Après Bob Dylan pour Todd Haynes, le jeune comédien britannique campe un John Keats magnétique dans Bright Star.

Aux côtés d’Abbie Cornish, Ben Whishaw est assurément la révélation de Bright Star, le film de Jane Campion où il campe un John Keats dont la fragilité n’entame en rien le feu intérieur. Un rôle étincelant, rendu plus troublant encore par une beauté que le jeune comédien britannique – il aura 30 ans dans quelques mois – a résolument magnétique. De quoi, en tout état de cause, le voir définitivement crever l’écran, sans que cette effervescence semble pour autant en mesure d’altérer sa sérénité. Ainsi, à Cannes, en mai dernier, où il s’accommodait avec calme voire amusement du grand cirque médiatique, comparant son expérience du Festival à des « montagnes russes. »

Au vrai, l’acteur n’est pas tout à fait un inconnu: découvert il y a tout juste 10 ans dans Mauvaise passe de Michel Blanc, Ben Whishaw campe, quelques années plus tard, le Jean-Baptiste Grenouille du Parfum de Tom Tykwer. De quoi asseoir un début de notoriété internationale: « C’est le premier film dans lequel j’ai tourné à avoir été vu par autant de monde. Je ne sais pas quel impact il a pu avoir sur ma carrière, je préfère y repenser comme à une expérience de travail très heureuse », commente-t-il sobrement – il a d’ailleurs, depuis, retrouvé Tykwer pour The International.

A fleur de peau

Dans la foulée de ce dernier, Whishaw s’attelait au rôle de John Keats, se découvrant bientôt des affinités insoupçonnées avec l’auteur de Ode to a Nightingale. « Je ne connaissais à vrai dire pas grand-chose de lui. Bien qu’aimant beaucoup la poésie, j’avais le sentiment que les poètes romantiques ne seraient pas ma tasse de thé. Un préjugé, tout simplement, mais qui n’a pas résisté à mon travail sur le film: je suis devenu amoureux aussi bien de la langue que de Keats, qui était quelqu’un de merveilleux. «  Du poète, l’acteur souligne ainsi la noblesse – « il disait toujours la vérité, c’était quelqu’un d’incroyablement honnête, une qualité que j’admire chez l’être humain » –, à quoi il ajoute un trait qui pourrait surprendre, sa force. « Il avait en lui une sensibilité incroyable, une grande fragilité, mais aussi une immense force. Impossible, sans cela, d’être aussi prolifique. Cette combinaison de sensibilité et de force dans une même personne est magnifique. »

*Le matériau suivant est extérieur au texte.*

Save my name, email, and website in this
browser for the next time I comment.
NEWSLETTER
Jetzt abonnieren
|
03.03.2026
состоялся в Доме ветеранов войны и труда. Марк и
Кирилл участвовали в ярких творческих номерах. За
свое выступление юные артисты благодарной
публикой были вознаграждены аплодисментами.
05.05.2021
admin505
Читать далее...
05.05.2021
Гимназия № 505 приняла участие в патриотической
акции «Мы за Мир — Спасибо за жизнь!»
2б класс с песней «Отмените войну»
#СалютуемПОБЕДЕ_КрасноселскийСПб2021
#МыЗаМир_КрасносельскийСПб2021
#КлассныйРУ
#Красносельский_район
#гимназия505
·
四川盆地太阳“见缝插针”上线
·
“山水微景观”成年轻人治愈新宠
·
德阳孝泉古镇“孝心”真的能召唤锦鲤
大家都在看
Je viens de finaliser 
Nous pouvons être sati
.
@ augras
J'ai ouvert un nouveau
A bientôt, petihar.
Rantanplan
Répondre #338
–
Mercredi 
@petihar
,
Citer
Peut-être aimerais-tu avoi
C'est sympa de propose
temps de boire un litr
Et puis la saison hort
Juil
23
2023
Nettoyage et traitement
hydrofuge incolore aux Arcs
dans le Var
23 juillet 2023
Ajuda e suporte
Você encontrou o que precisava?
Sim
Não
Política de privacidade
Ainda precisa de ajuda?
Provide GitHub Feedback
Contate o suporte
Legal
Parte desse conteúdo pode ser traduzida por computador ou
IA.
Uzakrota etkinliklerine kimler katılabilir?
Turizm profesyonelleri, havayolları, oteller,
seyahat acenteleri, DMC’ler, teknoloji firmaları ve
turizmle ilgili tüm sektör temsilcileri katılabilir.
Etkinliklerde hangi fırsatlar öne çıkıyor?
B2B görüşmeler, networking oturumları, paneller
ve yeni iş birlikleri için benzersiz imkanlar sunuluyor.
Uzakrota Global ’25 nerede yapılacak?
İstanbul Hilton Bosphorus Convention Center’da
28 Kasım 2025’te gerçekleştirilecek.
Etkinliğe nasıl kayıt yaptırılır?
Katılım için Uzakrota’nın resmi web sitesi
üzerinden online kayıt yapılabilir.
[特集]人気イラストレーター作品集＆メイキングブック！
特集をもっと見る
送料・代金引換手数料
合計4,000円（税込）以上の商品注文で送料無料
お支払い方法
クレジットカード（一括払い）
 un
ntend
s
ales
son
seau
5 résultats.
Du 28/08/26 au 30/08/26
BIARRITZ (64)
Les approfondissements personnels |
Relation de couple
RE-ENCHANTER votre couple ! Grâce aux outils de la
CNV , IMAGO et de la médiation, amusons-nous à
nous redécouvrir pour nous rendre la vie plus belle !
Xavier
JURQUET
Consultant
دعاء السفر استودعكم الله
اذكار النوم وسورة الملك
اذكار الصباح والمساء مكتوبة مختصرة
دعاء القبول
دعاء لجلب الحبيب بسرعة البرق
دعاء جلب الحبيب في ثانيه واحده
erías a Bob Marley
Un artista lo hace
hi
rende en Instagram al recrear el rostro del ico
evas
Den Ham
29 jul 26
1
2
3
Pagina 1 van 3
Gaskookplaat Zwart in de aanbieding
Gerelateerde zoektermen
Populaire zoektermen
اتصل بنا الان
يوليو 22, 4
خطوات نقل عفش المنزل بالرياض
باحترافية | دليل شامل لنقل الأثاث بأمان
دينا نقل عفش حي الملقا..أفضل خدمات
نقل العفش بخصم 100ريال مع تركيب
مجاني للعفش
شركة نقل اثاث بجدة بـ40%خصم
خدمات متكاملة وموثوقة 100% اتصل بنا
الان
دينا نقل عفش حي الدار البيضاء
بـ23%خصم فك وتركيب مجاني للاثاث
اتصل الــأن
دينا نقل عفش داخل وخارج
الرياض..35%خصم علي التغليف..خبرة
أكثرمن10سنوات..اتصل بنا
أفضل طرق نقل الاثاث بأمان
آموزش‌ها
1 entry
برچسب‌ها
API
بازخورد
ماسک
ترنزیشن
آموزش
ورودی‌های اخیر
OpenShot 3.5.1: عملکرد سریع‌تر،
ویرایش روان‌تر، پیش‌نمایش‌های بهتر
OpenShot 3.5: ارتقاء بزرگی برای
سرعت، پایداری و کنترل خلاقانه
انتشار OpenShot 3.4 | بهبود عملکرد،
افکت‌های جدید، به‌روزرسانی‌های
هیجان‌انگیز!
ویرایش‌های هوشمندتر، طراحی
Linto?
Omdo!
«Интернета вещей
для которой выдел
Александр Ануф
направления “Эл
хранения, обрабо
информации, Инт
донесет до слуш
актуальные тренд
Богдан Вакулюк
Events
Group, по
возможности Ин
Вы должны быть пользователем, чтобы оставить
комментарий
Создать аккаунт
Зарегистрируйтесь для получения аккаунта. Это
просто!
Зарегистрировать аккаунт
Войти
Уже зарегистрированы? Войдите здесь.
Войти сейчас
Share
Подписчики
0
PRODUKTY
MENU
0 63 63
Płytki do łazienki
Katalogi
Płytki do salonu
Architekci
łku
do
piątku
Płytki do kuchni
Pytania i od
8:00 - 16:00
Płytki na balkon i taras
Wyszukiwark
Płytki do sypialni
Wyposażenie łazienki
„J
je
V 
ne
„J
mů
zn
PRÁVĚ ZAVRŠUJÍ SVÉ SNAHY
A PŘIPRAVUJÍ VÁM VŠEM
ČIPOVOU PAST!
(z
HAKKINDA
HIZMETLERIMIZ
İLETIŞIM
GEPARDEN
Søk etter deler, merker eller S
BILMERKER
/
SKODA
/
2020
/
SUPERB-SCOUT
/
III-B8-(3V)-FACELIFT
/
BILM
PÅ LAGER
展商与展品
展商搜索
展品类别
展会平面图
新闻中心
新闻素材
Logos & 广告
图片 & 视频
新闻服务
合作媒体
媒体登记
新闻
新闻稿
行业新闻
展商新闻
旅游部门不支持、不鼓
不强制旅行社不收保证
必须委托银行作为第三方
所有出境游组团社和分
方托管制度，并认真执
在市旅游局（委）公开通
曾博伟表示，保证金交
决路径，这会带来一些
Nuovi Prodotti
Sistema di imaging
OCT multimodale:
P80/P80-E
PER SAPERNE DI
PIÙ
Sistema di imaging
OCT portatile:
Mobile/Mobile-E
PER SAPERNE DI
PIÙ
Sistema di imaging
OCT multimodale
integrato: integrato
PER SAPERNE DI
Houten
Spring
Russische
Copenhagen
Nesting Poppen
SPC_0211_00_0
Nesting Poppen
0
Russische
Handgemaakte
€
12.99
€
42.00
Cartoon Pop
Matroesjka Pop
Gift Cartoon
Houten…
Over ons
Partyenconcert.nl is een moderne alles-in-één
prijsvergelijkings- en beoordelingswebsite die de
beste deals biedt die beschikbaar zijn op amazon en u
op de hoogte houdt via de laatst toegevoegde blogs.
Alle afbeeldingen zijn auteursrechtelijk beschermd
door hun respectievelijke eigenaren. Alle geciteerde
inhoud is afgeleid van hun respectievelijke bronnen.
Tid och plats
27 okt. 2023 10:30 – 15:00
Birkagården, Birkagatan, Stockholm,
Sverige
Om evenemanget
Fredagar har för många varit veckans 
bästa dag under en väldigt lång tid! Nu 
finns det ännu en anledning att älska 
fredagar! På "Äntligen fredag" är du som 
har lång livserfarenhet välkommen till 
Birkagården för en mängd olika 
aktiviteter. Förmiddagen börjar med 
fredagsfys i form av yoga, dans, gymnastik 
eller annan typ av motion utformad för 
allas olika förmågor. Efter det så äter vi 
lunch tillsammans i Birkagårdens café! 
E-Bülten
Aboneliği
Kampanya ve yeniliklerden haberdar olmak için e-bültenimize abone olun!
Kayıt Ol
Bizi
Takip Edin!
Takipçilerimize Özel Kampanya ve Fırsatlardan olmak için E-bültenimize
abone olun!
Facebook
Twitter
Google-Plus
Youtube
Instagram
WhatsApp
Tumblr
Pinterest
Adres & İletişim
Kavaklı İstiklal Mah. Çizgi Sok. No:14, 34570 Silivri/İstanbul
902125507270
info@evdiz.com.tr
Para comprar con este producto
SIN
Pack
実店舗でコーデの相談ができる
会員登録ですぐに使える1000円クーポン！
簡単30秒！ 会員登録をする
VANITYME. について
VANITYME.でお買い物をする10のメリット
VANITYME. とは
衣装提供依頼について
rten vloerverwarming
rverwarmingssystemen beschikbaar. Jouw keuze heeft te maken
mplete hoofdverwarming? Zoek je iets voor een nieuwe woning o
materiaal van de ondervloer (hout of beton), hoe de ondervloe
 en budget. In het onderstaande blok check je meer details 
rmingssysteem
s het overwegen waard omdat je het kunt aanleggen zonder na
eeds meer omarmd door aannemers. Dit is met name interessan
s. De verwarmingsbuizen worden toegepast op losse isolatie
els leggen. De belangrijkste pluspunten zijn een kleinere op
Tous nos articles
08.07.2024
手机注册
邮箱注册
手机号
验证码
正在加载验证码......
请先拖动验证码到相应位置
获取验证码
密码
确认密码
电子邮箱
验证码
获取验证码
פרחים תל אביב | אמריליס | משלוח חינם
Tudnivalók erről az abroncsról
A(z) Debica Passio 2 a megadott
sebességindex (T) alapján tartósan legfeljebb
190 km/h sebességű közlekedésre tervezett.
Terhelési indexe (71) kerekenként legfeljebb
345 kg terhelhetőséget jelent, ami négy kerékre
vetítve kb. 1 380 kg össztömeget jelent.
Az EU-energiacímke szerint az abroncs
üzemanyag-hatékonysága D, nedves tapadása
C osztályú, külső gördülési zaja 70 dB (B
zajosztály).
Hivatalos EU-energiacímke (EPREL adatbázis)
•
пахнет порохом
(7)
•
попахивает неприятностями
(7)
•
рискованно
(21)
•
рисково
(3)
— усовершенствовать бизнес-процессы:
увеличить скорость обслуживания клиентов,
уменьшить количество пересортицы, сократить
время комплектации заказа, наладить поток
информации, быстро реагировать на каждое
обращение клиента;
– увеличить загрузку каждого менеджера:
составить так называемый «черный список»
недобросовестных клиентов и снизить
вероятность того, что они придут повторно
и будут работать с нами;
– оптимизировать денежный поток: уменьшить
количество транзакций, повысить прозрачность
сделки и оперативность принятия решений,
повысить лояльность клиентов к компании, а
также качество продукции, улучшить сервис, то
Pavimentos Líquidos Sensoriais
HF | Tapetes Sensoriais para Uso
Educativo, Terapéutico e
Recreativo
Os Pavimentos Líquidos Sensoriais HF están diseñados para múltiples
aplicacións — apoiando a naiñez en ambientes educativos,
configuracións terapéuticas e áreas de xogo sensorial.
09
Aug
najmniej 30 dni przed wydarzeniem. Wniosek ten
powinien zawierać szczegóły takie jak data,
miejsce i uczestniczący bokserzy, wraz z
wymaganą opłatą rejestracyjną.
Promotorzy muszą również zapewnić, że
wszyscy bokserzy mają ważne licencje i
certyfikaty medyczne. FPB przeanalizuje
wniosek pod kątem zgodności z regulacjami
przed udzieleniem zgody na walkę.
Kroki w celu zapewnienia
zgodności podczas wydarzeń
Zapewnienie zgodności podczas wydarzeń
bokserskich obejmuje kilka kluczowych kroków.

Atteint de tuberculose, Keats connaîtra une mort prématurée – « on peut se demander où l’aurait conduit sa créativité. Songez qu’à 25 ans, un âge où Shakespeare n’avait encore rien écrit de très substantiel, Keats avait déjà composé les poèmes d’un génie… » Un parcours de vie que l’on pourrait rapprocher de celui d’un Rimbaud, auquel Ben Whishaw avait largement (et consciemment) emprunté pour son incarnation de Bob Dylan dans le I’m not There de Todd Haynes. « Keats et Rimbaud ont pour moi en commun d’avoir été tous 2 des rebelles, qui allaient à l’encontre des attentes de leur époque. Mais même s’il s’agit de 2 biopics non conventionnels consacrés à des poètes, j’ai vécu Bright Star et I’m not There de façon fort différente. Et je me sens assurément plus proche de Keats que de Dylan – je ressens une connexion profonde avec lui, quoique cela puisse signifier. »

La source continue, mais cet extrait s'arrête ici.